Quoted passage
--- --- ---
Layers of explosive deposits erupted from Kīlauea Volcano in 17th and 18th centuries are visible in a road cut just beyond the gate at Keanakākoʻi Crater. This section of Crater Rim Drive has been closed since 2008, when the still-erupting vent within Halemaʻumaʻu Crater (middle, far right) first opened. USGS photo.

(Volcano Watch is a weekly article written by scientists at the U.S. Geological Survey’s Hawaiian Volcano Observatory.)

You enter Hawaiʻi Volcanoes National Park and drive past Kīlauea Visitor Center, perhaps first stopping for guidance on where to see lava—the reason most people visit the volcano. Eventually you cross Steaming Flat, drive by Kilauea Military Camp (KMC), and arrive at the Jaggar Museum parking lot. You park and walk to the viewing platform, hoping that lava is visible in the distant Halemaʻumaʻu Crater.

As an observant visitor, though, you may have noted something a bit strange. You saw lava flows—cold and solidified, of course—only in cuts where the road drops down to, and then climbs out of, Steaming Flat. Everywhere else, you were traveling on a surface of gravelly or sandy material (hidden by vegetation in many places). Volcanologists call this material tephra, a product of explosive eruptions. The tephra sits on, and mostly hides, the lava flows of Kīlauea.
--- --- ---
Recorded data:
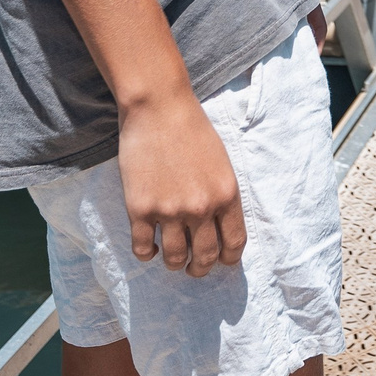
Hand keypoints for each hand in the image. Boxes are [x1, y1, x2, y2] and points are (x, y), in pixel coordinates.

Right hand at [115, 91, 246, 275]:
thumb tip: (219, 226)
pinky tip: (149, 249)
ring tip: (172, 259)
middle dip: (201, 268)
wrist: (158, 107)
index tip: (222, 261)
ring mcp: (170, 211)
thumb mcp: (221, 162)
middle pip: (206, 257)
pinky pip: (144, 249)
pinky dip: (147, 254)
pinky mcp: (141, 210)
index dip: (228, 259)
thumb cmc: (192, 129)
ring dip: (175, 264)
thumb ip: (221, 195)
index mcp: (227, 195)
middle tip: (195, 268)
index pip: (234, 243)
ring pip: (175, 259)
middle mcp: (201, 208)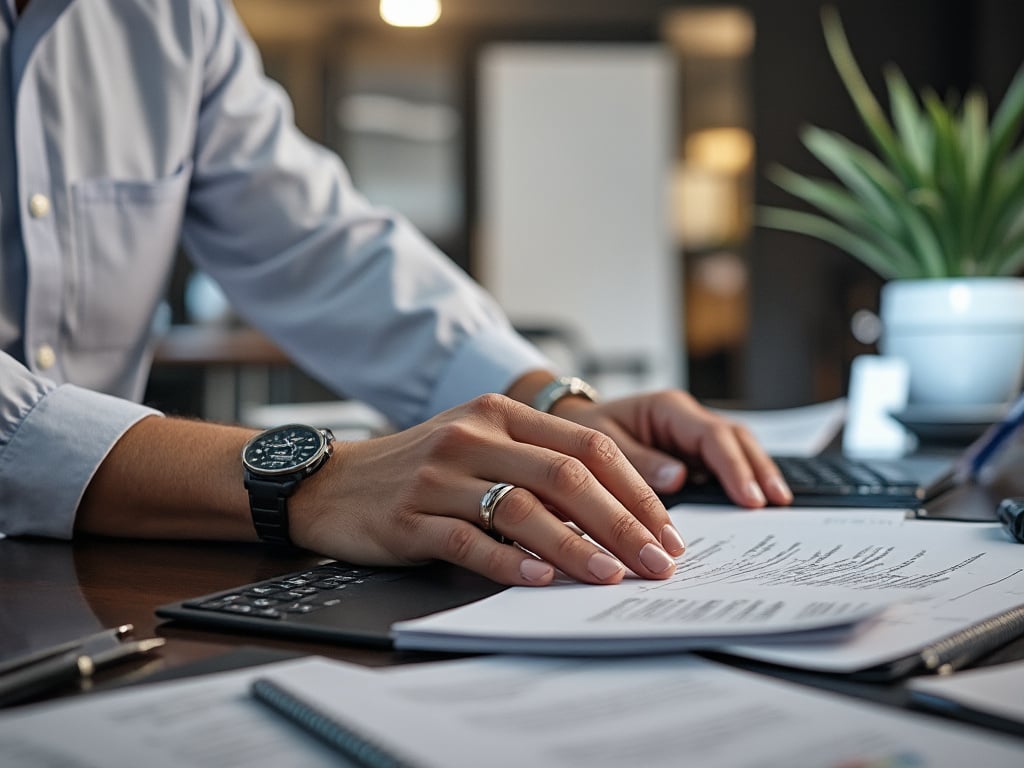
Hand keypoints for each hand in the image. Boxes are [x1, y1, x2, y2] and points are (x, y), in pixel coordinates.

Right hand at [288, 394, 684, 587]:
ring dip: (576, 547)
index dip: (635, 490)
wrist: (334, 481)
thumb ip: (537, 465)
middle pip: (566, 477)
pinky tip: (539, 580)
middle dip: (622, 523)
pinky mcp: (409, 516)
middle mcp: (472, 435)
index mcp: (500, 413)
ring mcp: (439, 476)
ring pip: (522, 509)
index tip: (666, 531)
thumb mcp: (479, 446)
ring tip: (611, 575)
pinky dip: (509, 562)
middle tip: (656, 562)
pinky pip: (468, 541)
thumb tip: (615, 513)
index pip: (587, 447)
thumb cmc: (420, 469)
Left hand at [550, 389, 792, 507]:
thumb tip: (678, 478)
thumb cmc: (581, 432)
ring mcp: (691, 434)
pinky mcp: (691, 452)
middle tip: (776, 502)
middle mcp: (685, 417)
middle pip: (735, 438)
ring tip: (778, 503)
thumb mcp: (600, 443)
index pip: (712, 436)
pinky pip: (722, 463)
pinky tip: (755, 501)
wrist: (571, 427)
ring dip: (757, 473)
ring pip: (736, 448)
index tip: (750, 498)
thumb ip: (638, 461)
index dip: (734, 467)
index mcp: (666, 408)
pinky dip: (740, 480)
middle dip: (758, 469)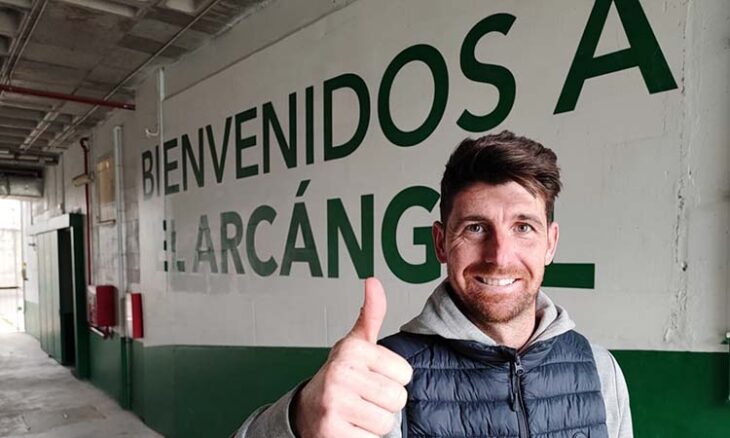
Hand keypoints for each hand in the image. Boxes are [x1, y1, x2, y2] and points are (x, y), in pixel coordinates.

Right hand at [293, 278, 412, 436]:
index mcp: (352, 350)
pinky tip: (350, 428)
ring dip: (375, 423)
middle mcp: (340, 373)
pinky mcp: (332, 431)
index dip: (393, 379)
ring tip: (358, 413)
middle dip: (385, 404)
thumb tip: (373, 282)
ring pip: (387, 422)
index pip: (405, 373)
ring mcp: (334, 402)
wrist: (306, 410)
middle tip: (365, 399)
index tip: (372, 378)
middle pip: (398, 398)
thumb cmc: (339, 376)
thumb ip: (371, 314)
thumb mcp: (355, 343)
--- --- ---
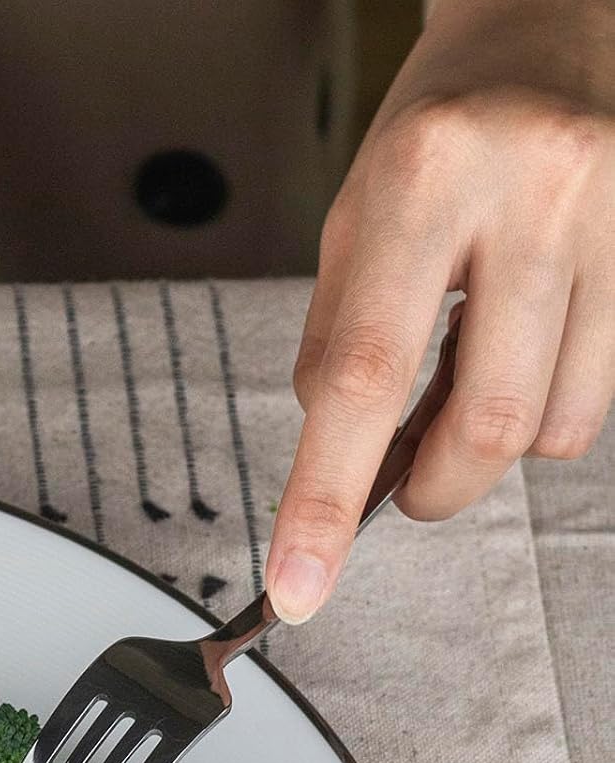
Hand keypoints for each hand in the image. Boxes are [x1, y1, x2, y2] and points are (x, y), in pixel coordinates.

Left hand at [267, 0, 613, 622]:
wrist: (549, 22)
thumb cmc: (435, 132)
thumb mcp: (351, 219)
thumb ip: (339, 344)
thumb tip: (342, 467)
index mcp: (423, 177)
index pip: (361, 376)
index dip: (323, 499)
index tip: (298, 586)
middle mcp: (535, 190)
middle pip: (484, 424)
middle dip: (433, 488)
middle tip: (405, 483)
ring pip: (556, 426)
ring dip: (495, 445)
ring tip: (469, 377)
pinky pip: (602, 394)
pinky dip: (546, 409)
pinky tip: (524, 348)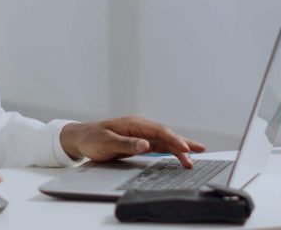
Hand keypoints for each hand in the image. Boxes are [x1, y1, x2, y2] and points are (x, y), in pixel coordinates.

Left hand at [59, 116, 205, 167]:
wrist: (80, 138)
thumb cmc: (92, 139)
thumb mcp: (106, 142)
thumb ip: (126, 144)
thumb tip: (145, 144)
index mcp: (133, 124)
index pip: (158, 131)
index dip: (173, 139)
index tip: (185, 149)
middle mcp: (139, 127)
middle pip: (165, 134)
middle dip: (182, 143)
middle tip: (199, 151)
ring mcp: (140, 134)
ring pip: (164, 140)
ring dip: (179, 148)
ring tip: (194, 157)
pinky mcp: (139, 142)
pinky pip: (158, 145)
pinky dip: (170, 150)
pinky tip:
--- --- ---
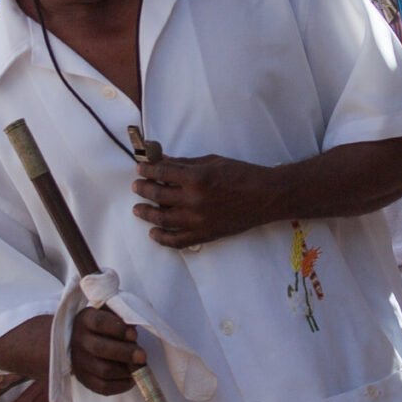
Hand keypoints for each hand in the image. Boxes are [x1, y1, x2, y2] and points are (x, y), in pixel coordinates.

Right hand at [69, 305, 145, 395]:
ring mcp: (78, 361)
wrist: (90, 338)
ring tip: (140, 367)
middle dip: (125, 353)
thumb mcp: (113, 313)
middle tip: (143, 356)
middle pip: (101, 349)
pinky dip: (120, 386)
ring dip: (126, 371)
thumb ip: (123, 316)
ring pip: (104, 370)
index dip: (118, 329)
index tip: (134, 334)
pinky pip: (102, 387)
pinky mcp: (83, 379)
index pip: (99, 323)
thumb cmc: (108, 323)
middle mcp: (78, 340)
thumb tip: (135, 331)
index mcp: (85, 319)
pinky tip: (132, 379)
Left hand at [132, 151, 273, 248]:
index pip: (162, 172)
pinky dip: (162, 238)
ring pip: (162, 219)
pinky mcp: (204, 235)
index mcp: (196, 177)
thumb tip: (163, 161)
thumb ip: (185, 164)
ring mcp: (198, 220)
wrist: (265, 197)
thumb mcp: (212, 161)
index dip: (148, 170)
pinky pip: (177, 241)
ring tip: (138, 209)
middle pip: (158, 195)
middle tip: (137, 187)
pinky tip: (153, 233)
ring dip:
--- --- ---
Required action A
Extract the passage of the Kīlauea tephra article starting at "You enter Hawaiʻi" and ending at "distant Halemaʻumaʻu Crater.".
Required action B
Answer these questions using the Kīlauea tephra article:
(i) In what year did the section of Crater Rim Drive beyond the gate at Keanakākoʻi Crater close?
(ii) Who writes Volcano Watch?
(iii) What name do volcanologists give to the gravelly or sandy material that visitors travel over?
Required action C
Carry on the Kīlauea tephra article from the point where it stops.
The records were taken from a separate source.

Written answer A
You enter Hawaiʻi Volcanoes National Park and drive past Kīlauea Visitor Center, perhaps first stopping for guidance on where to see lava—the reason most people visit the volcano. Eventually you cross Steaming Flat, drive by Kilauea Military Camp (KMC), and arrive at the Jaggar Museum parking lot. You park and walk to the viewing platform, hoping that lava is visible in the distant Halemaʻumaʻu Crater.

Written answer B
(i) 2008
(ii) Scientists at the U.S. Geological Survey's Hawaiian Volcano Observatory
(iii) Tephra

Written answer C
Before 2008, the year when Crater Rim Drive was closed at Jaggar Museum, your drive into and across the caldera would have been similar. Tephra is everywhere at the ground surface, except where lava flows that were erupted in the late 20th century cross the road. Large blocks and pockets of ash exploded from Halema‘uma‘u in 1924 litter the surface surrounding the crater.

Today, you can observe tephra by walking along the section of Crater Rim Drive between the Devastation Trail parking area and Keanakākoʻi Crater. Thick deposits of pumice and scoria from the 1959 Kīlauea Iki lava fountains line much of the hiking route. Near Keanakākoʻi, layered older explosive deposits are evident, particularly visible in the cut (closed to visitors) just beyond the gate at Keanakākoʻi.

By now you’ve found some of the evidence for past explosive eruptions that geologists a century ago recognized. They correctly surmised that many explosions, not just one, had occurred, because they found evidence of erosion between some layers within the deposits. They knew that at least one eruption took place in 1790 but had no way of knowing when the others occurred.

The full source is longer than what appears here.